Inoltre, i nostri tribunali del passato avevano in comune la severitá dell’impianto
architettonico e il collegamento con antiche prigioni, cosa che lasciava aperti i
ruoli di inquirente e giudicante, consentendone il passaggio.
Zanardelli, perció, scrisse che per esaltare la funzione della legge occorreva
elevare un monumento di severa bellezza, che rispecchiasse la forza e la maestá
della legge e del diritto.

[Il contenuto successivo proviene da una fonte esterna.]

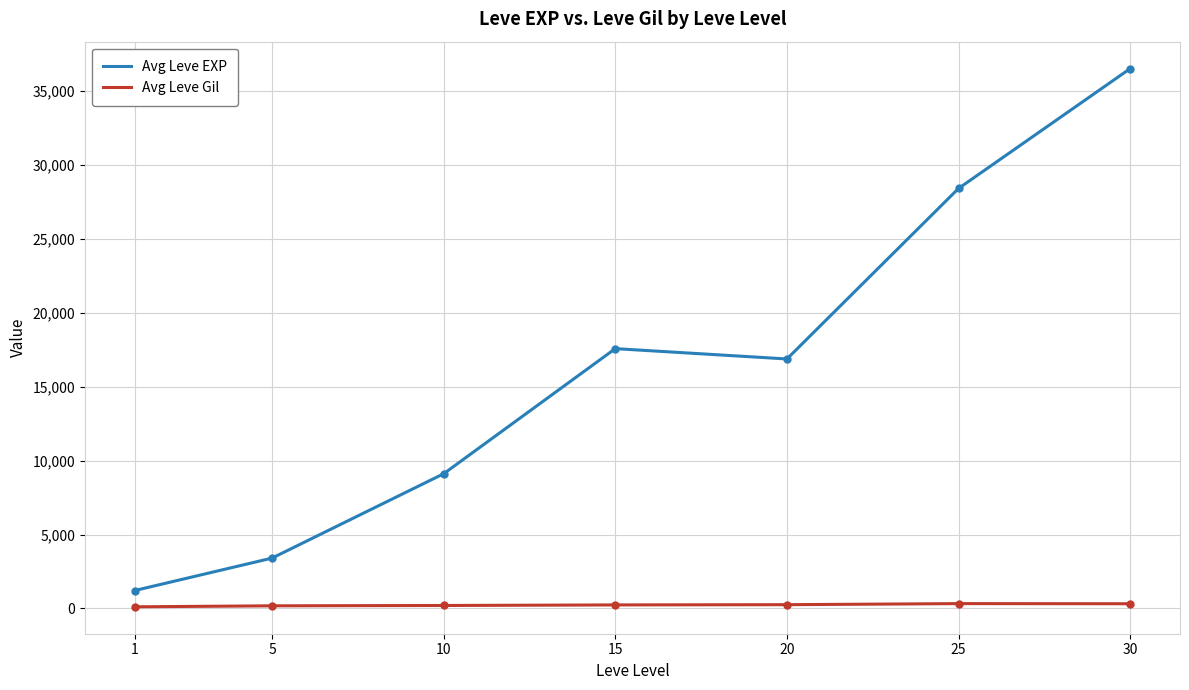

Is the value of Avg Leve Gil at 20 greater than the value of Avg Leve EXP at 1?

No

Tuttavia, i lavori per l’edificazione della futura sede della
Cassazione, che durarono ventidue anni (dal 1889 al 1911) segnarono la
realizzazione di un’opera che, nata come tempio della giustizia, divenne invece,
per il suo aspetto architettonico, il simbolo di una giustizia distante e
minacciosa, che sembrava presumere il cittadino di regola reo e solo per
eccezione innocente, in perfetta corrispondenza con il manifesto della politica
criminale di Zanardelli, secondo cui reprimere era meglio che prevenire.
L’edificio della Corte costituzionale, invece, risulta ricco di sontuose forme di
decoro, mentre Palazzo Spada vanta decorazioni eccezionali e rappresenta la
tipica dimora principesca.
Dall’altro lato, invece, i palazzi dei giudici ordinari di merito mostrano minori
elementi simbolici e talvolta si presentano come costruzioni anonime, senza
decoro e spazi adeguati, come ad es. nel caso del maggiore tribunale civile
italiano che é allocato a Roma in un’ex caserma.
In conclusione, possiamo dunque affermare che i rapporti tra le istituzioni
possono essere considerati anche in termini di architettura e che la netta
differenza tra le due situazioni sembra suggerire l’idea che la magistratura
sia piú potestas che funzione e che il decoro sia un privilegio.

[N.B.: se all’esame dovessero chiedervi il saggio sull’architettura, il discorso puó
essere impostato partendo dalle implicazioni finali di quest’ultimo paragrafo; in
sostanza, il saggio non fa altro che affermare quello che ho segnato in grassetto.]